If you’re truly embarrassed and ashamed then quit your hobby ASAP, but if you’re going to continue with it, then do so with dignity.
Even while being masochistic, be so vigorous about it that it goes full circle into self-affirmation where you’ll be thinking, “Let’s see if there are any other rotten bastards out there who watched grotesque things in their last year of junior high. I guess not, ha ha ha!”
My Twitter feed is filled with posts from people my age who are married and have a few children, all while carrying on their otaku hobbies and lifestyles. I envy those who can find such a good balance between their otaku and normie sides.
Were I in the same situation, I would perhaps be able to be more open about my otaku side. Unfortunately, I’m not married, I have no kids, and can’t even call my job a career. Being an otaku is all I have.
I feel like the only social media profiles I see belong to people who are young, either married or in relationships, have kids, or have a career, all while enjoying their otaku life. It makes me wonder if I’m the only otaku of a certain age. I get so bogged down with these thoughts that I can’t even bring myself to fill in my age and other details on my profiles.
While I don’t voluntarily participate in events, there have been occasions of others reaching out and inviting me to collaborate on publishing some fan work. However, I wind up turning them down because I’m afraid that my age and relationship status (or lack thereof) would put them off.
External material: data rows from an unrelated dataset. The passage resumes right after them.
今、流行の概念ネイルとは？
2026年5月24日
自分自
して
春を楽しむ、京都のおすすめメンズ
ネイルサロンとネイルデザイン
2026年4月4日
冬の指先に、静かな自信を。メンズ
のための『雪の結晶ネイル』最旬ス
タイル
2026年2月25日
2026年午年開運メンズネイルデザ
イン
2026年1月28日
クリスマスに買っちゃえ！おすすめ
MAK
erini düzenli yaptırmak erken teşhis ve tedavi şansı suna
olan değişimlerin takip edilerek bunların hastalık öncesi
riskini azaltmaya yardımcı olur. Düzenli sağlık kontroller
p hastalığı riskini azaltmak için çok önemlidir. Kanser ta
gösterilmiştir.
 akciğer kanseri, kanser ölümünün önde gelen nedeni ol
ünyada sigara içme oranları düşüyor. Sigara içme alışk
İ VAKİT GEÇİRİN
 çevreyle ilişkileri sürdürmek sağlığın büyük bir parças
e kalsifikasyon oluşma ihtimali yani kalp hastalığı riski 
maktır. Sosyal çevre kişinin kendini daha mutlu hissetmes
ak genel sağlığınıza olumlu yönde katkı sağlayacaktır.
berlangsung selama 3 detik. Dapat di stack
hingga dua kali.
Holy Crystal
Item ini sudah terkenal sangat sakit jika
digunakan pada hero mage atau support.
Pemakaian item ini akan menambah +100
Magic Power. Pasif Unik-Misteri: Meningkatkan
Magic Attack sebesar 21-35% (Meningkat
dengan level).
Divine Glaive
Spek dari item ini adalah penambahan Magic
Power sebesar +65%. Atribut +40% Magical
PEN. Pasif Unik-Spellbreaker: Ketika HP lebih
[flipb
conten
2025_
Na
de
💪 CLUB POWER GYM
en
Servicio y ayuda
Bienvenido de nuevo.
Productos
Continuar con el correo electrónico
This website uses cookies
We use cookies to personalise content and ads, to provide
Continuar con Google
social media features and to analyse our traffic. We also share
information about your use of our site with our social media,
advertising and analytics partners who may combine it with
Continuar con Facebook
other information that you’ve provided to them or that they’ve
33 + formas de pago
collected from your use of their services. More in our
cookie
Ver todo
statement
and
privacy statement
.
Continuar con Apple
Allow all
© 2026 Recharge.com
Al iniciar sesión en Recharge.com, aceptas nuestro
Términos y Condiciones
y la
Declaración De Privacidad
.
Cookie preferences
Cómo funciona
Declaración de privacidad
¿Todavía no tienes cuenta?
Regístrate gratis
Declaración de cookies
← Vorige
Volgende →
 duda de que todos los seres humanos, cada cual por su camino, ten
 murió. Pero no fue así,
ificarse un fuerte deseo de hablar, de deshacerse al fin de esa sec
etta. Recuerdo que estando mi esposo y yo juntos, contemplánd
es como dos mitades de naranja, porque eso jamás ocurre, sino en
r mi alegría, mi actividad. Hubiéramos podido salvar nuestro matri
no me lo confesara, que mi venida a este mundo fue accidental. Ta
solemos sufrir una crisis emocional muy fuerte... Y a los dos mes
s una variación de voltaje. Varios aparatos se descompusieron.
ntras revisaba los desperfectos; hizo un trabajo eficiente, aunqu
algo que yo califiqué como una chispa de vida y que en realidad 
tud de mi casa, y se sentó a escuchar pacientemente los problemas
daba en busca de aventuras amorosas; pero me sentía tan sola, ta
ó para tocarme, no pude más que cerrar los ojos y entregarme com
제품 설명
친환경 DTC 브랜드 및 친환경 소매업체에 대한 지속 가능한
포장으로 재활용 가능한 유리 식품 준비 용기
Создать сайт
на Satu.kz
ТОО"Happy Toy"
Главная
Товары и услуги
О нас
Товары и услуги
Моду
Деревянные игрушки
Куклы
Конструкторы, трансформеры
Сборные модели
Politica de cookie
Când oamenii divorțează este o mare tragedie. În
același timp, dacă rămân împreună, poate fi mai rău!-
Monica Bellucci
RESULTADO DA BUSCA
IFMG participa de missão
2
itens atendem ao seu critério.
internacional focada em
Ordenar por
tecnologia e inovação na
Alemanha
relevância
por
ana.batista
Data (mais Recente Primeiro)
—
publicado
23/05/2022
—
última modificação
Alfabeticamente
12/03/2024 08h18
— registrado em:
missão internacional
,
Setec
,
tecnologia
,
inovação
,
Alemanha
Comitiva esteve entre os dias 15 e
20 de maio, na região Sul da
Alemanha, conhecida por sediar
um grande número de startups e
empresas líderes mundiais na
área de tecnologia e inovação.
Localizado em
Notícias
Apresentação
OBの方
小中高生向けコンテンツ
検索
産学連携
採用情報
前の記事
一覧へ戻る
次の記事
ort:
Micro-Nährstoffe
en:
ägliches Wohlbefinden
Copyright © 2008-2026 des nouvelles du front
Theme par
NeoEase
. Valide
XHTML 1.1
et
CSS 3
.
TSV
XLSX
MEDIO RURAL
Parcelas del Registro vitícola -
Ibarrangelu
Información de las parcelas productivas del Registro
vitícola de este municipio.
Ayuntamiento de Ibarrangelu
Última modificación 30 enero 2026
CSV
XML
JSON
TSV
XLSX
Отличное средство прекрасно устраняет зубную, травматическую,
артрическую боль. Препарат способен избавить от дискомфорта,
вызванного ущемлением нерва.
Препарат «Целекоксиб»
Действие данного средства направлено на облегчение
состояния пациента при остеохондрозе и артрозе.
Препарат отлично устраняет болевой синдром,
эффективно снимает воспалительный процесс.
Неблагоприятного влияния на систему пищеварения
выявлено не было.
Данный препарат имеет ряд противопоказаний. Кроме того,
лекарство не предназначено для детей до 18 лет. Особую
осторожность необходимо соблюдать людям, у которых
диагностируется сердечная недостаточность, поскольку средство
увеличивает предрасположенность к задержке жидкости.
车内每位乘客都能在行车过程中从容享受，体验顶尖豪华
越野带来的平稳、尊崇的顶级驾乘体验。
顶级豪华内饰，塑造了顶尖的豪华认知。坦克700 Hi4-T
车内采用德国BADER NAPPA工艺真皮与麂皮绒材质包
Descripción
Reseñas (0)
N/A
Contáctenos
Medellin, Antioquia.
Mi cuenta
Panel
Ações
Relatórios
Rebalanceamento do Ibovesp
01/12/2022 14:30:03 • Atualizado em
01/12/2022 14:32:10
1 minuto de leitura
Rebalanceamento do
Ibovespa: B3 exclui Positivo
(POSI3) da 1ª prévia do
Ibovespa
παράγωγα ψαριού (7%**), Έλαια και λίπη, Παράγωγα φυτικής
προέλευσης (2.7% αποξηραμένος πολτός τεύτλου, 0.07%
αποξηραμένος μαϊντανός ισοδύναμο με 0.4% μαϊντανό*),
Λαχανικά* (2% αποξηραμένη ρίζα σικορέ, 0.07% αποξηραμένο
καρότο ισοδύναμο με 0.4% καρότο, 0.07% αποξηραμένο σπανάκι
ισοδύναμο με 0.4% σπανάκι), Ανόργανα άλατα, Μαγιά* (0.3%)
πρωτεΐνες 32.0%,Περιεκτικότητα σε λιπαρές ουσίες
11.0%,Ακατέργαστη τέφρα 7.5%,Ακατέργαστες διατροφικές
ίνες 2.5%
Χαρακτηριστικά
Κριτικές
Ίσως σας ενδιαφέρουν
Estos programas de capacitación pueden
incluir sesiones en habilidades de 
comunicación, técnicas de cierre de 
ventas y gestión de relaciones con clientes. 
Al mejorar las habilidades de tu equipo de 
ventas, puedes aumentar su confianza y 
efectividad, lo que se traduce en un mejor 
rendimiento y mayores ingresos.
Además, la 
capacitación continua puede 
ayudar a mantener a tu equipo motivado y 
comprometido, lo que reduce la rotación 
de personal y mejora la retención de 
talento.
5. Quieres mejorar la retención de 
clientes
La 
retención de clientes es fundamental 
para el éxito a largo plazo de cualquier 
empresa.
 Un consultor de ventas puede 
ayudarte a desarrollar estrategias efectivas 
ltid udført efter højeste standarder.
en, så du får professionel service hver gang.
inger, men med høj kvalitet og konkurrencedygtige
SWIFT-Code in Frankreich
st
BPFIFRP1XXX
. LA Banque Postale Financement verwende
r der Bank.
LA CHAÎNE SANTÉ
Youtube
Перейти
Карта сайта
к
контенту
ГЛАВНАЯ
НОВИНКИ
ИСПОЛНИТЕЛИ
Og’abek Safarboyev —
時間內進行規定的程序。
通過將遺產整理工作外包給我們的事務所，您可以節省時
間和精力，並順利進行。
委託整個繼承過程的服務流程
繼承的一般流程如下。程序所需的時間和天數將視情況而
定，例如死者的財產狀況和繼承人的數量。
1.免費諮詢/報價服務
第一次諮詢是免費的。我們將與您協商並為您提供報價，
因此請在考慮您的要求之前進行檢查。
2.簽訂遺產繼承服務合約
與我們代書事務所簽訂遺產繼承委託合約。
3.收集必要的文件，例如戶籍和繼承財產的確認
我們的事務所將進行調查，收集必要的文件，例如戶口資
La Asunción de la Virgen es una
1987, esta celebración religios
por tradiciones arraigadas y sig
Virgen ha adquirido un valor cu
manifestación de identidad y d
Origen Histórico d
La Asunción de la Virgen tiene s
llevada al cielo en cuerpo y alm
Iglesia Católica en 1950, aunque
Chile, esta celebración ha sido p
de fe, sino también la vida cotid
I think I’d feel more reassured if I had single friends around my age doing the same thing, but since I haven’t been able to find such people I feel like I’m the only one out there in this position.
On top of that, whenever anyone in my life asks me about what I do during my days off, I can’t even bring myself to tell my real friends that all I do is draw and do otaku-like things like watch anime. It’s so pathetic that I can’t be myself in either the real world or among other otaku.
How can I reframe my outlook so that I can continue living as an otaku without getting so down on myself?